0
Mulyono, PH terdakwa H. Syamsi, Ketua Yayasan MI Al-Hidayah.
Surabaya, bk – Tak Satu pun terdakwa yang menerima begitu saja, saat dirinya dituduh melakukan Tindak Pidana Korupsi oleh Jaksa Penuntut Umum (JPU),  dihadapan Majelis Hakim, sehingga berbagai upaya akan dilakukan agar bisa terbebas dari jeratan hukum.

Diantaranya H. Syamsi,Ketua Yayasan MI (Madrasah Ibtidaiyah) Al-Hidayah. Oleh JPU Andhi Ardhani, SH dari Kejaksaan Negeri (Kejari) Tanjung Perak, Dia (Syamsi) dituduh melukan Tindak Pidana Korupsi dana BOS dan BOPDA bersama Masykuri, selaku Kepala Sekolah di Yayasan miliknya.

Masykuri, sudah terlebih dahulu menempati salah satu Blok di Rutan Medaeng, setelah di Vonis terbukti bersalah melakukan tindak pidana Korupsi dana BOS (Bantuan Operasional Sekolah) dan Bantuan Operasional Daerah (Bopda) serta bantuan siswa miskin tahun 2014, sebesar Rp 482.829.000. dan saat ini giliran H. Syamsi di Adili di Pengadilan Tipikor.

Karena tak mau dituduh Korupsi, Syamsi pun melakukan upaya hukum dengan cara menyampaikan keberatan (Eksepsi) kepada Majelis Hakim. Dan berharap agar keberatannya diterima dan kemudian bebas dari tuduhan itu. Namun, keputusan tetaplah ditangan Majelis Hakim, apakah terdakwa benar melakukan seperti apa yang didakwakan oleh JPU. Sehingga perlu pembuktian. Untuk pembuktian itu, Majelis Hakim akhirnya menolak keberatan terdakwa.

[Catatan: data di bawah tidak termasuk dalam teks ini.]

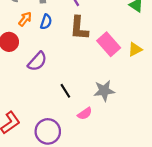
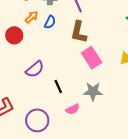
pink rectangle: (109, 44) -> (92, 58), moved
purple semicircle: (37, 61) -> (35, 69), moved

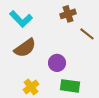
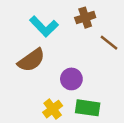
cyan L-shape: (21, 19) -> (44, 26), moved
yellow cross: (31, 87) -> (53, 109), moved

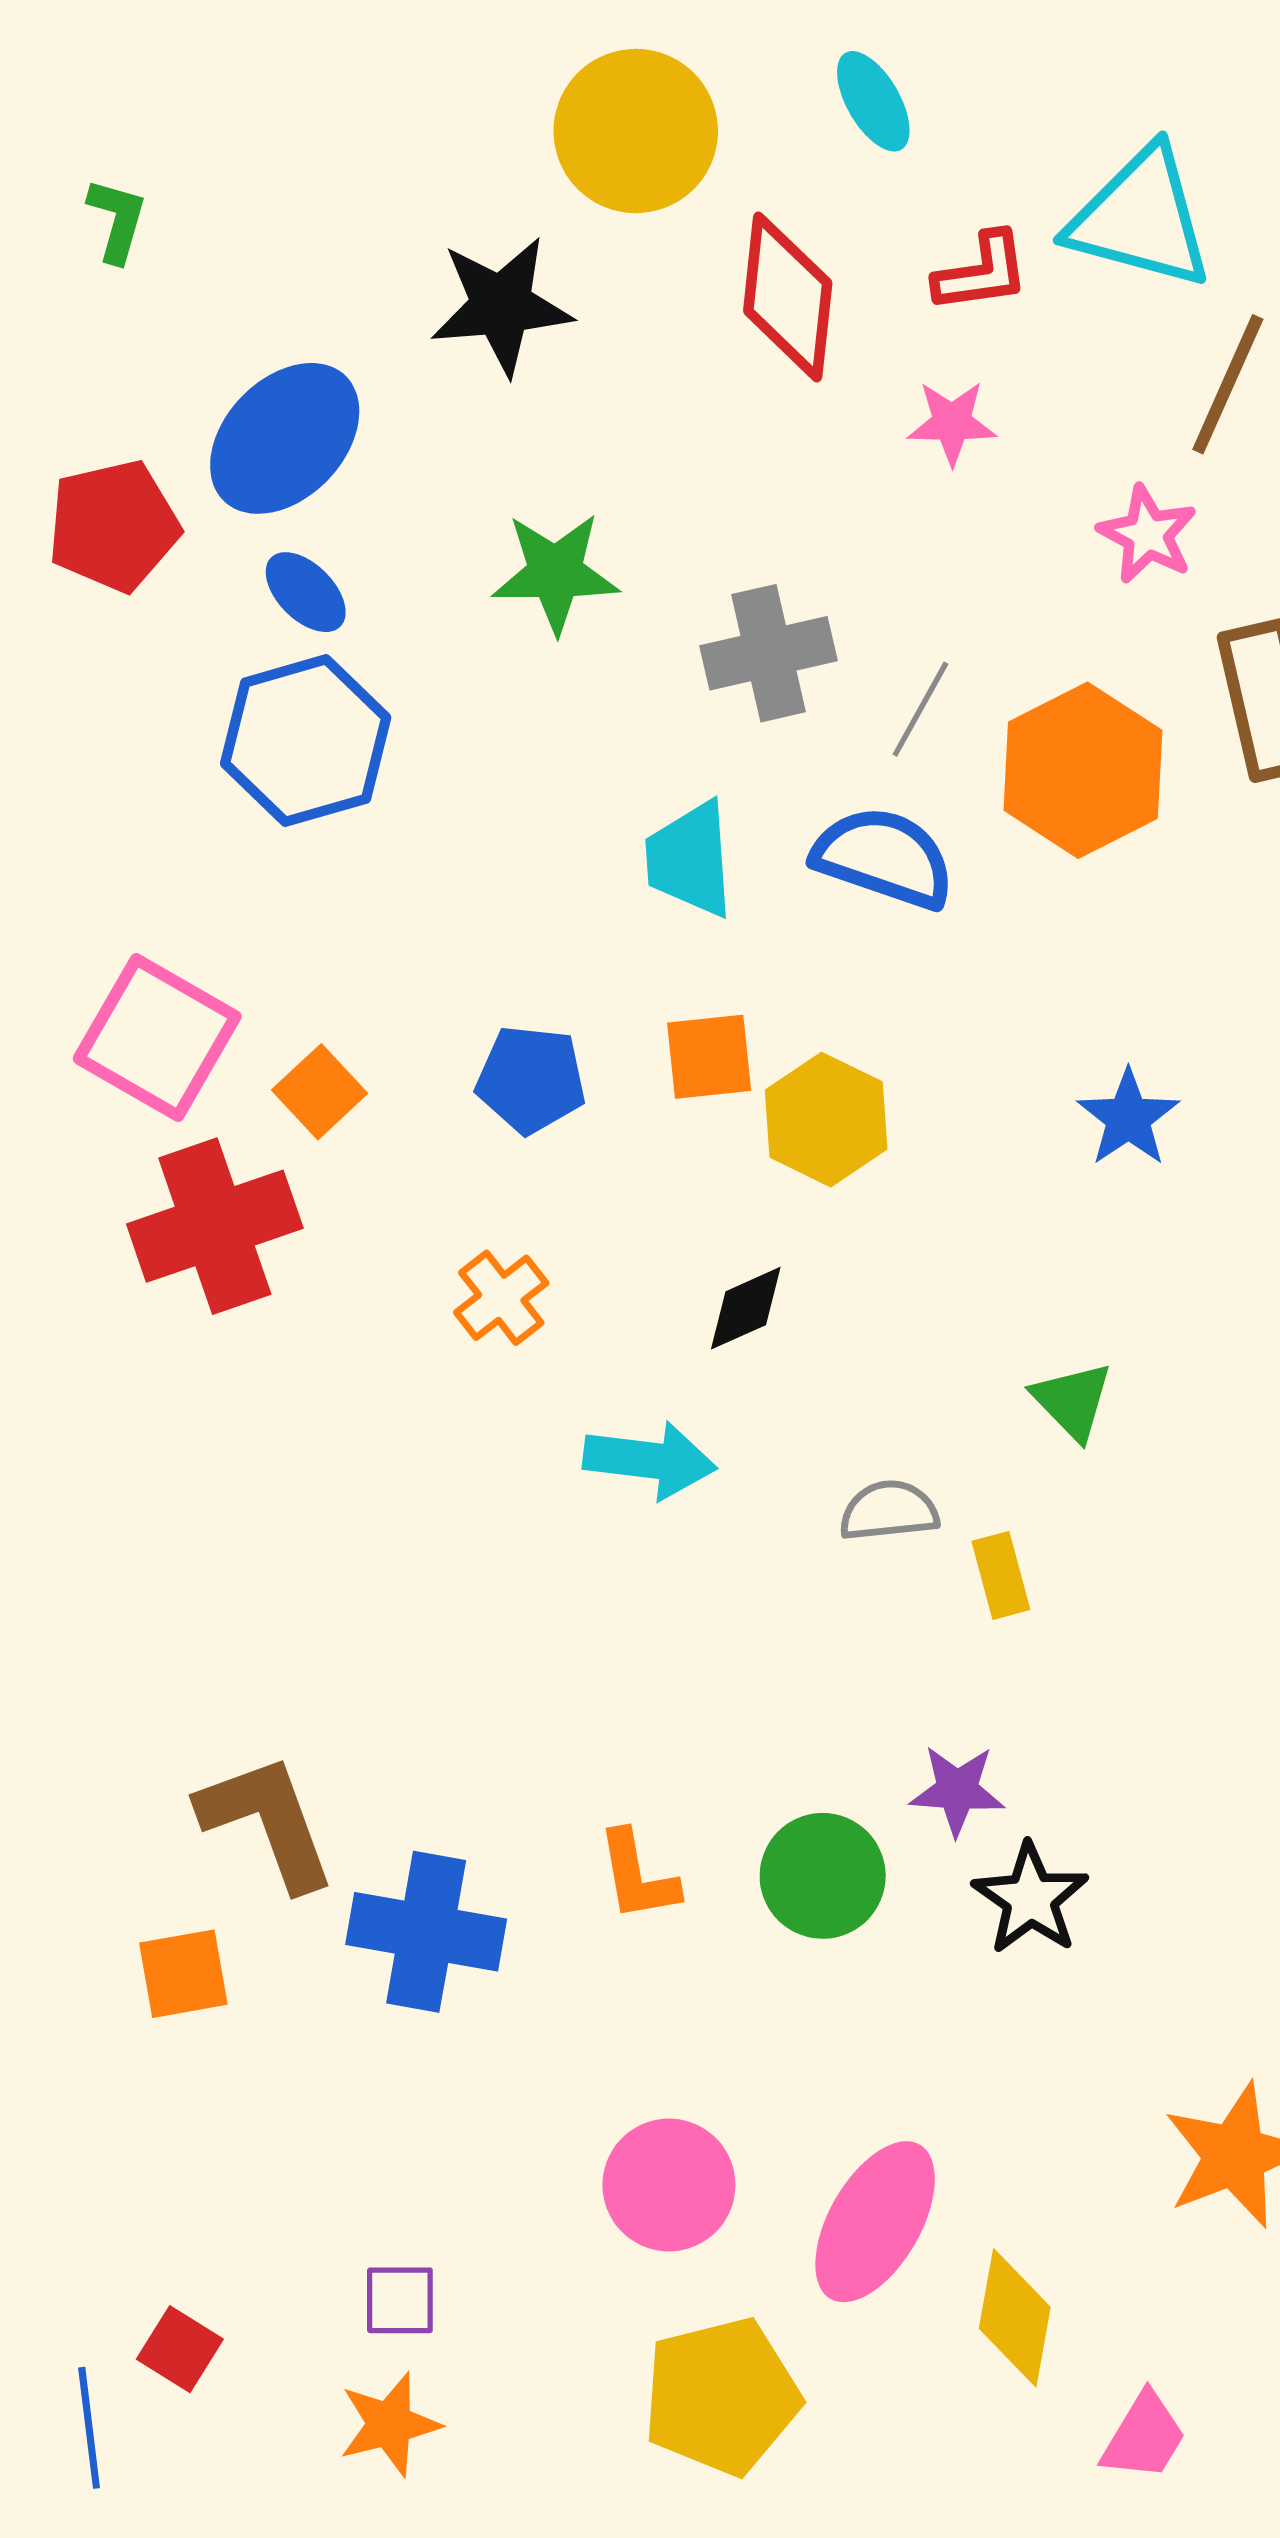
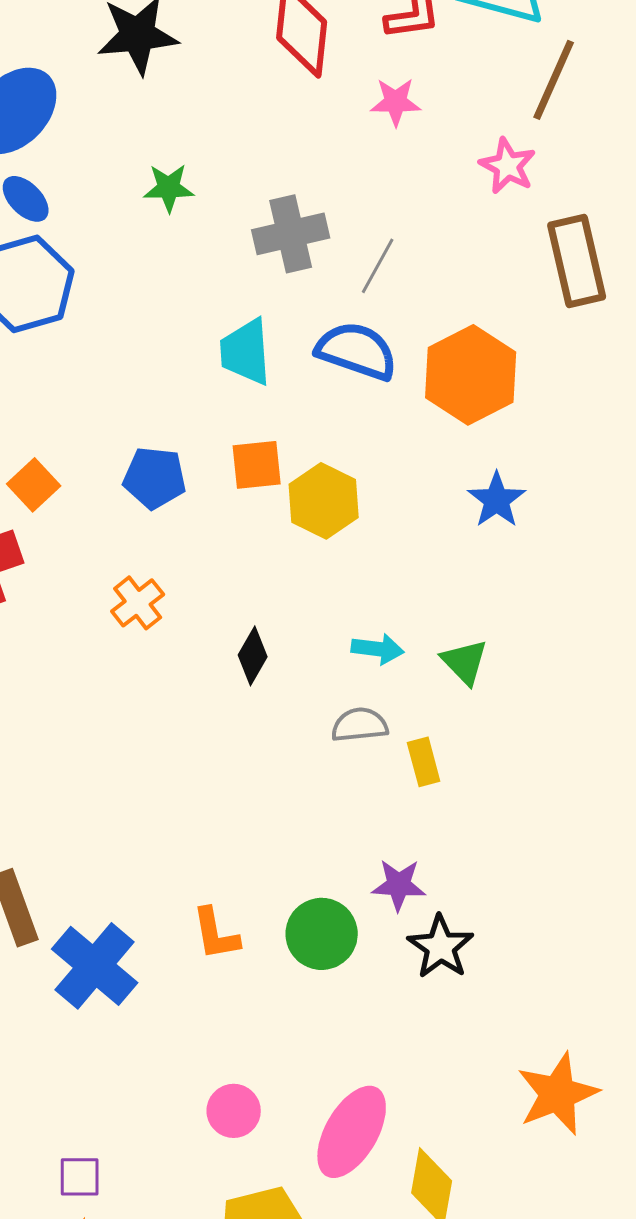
green star: (555, 573) -> (169, 188), size x0.7
orange hexagon: (1083, 770) -> (471, 375), moved
black diamond: (746, 1308) -> (253, 656), moved, turned -36
cyan arrow: (650, 1460) -> (378, 649), moved, size x0.7
blue cross: (426, 1932) -> (95, 966), turned 30
pink circle: (669, 2185) -> (234, 1111), size x0.7

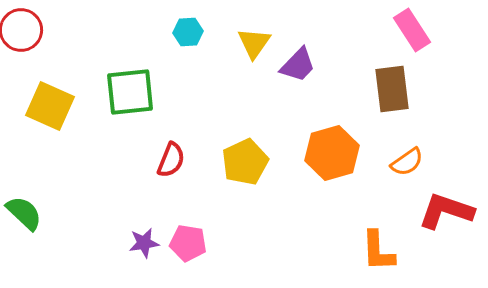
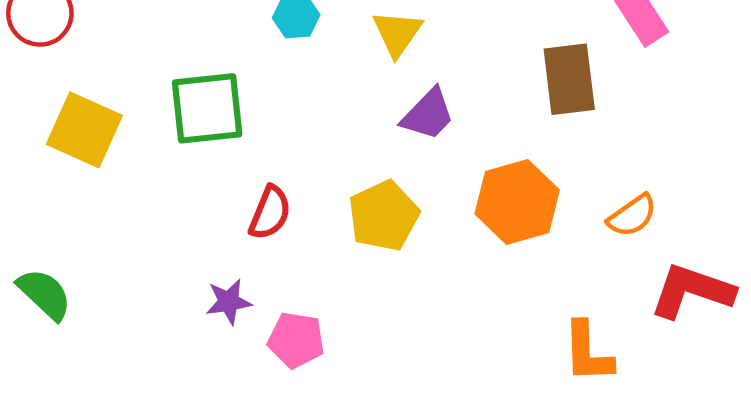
purple trapezoid: (298, 65) -> (428, 115), moved
brown rectangle: (392, 89) -> (569, 79), moved
purple star: (144, 243) -> (229, 302), moved

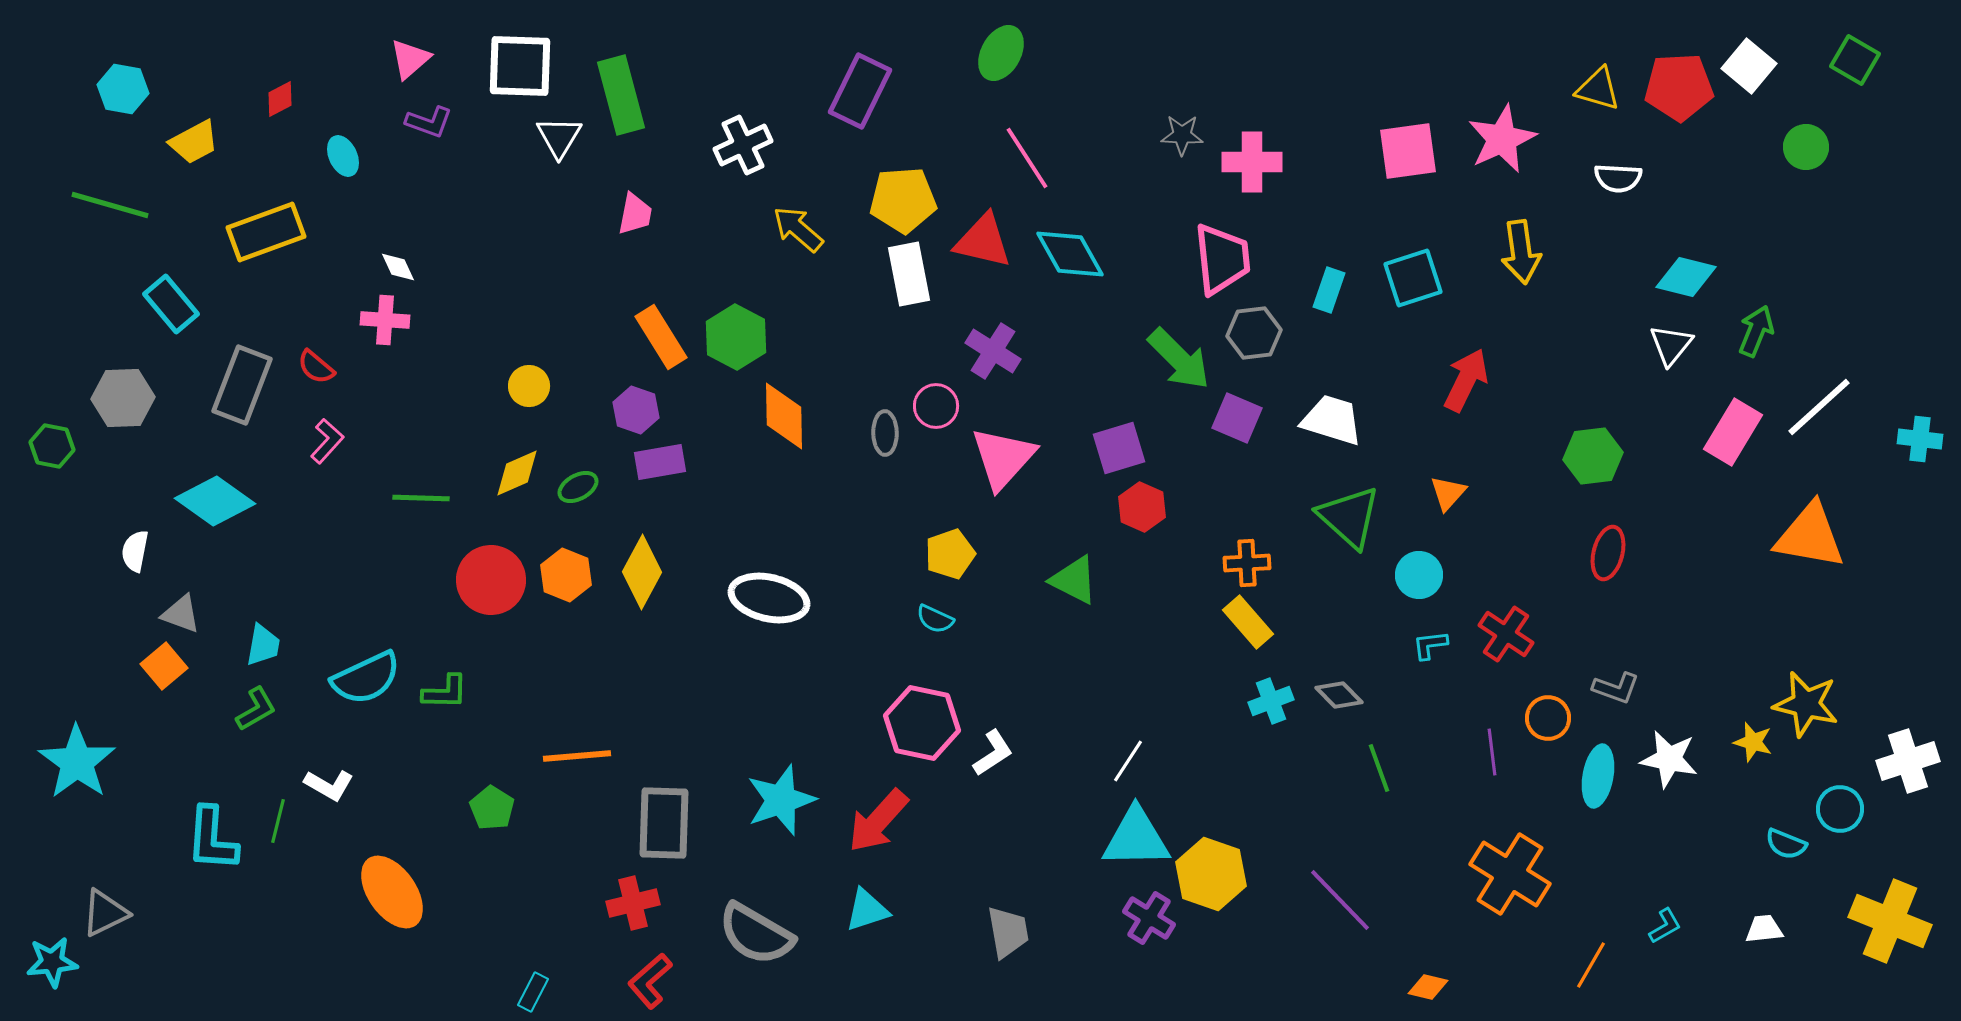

Kamis, 29 Desember 2016, Majelis Hakim membacakan surat putusan sela. Yang dalam putusannya menyatakan, Majelis Hakim menolak keberatan terdakwa dan memerintahkan kepada Jaksa Penuntut Umum untuk menghadirkan saksi dan barang bukti dalam persidangan.

“Bagaimana sudara Jaksa, sudah siap saksinya ?,” Tanya Majelis, yang di jawab JPU belum dan meminta waktu kepada Majelis Hakim untuk memberikan waktu seminggu.

Dalam persidangan sebelumnyam, JPU membeberkan perbuatan H. Syamsidan bersama-sama dengan Masykuri, menyalahgunakan dana Bantuan Operasional Sekolah (BOS) dan Bantuan Operasional Daerah (Bopda) tahun 2014 yang totalnya sebesar Rp 1,5 milliar. Dana tersebut seharusnya untuk para siswa/I di Yayasan milik terdakwa. Namun faktanya tidak demikian.

JPU pun merinci perbuatan terdakwa. Pada tahun 2013, Yayasan Al – Hidayah menerima dan BOS dan BOPDA sebesar Rp 511 juta dan 2014 Rp 535 juta. Selain BOS dan BOPDA, ada juga bantuan untuk siswa miskin dari Kementerian Agama melalui Departemen Agama Provinsi Jawa Timur, sebesar Rp 284 juta

Anehnya, dana dari APBN (BOS) dan APBD (BOPDA) yang seharusnya disalurkan utuk pendidikan siswa/I di Yayasan Al-Hidayah, justru dinikamti oleh Kedua terdakwa dengan cara, Ketua Yayasan merangkap menjadi Kepala Keamanan. Selain terdakwa Syamsi, juga pegawai di Yayasan tersebut, ada yang merangkap jabatan agar memperoleh gaji yang dambil dari BOS dan BOPDA serta pembelian sebuah rumah dinas.

Hal itu tertuang dalam laporan pertanggung jawaban penggunaan dana BOS dan BOPDA, yang dibuat oleh terdakwa Masykuri, selaku Kepala Sekolah, seperti yang di beberkan JPU dihadapan Majleis Hakim

Sementara menurut Mulyono, selaku Penasehat Hukum (PH) terdakwa, kepad Media ini menjelaskanyang didakwakan oleh JPU tidak punya bukti. Mulyono menjelaskan, bahwa bukti-bukti yang dimiliki JPU adalah semua berupa foto copy tidak ada aslinya.

“Pasal 184 KUHP, minimal dua barang/alat bukti yang sah. Ini semua hanya foto copy tidak ada aslnya,” ungkap Mulyono

Saat ditanya, mengapa tidak melakukan upaya hokum Praperadilan terkait barang bukti yang hanya berupa foto copy. Mulyono menjelaskan bahwa, PH terdakwa saat penyidikan bukanlah dirinya.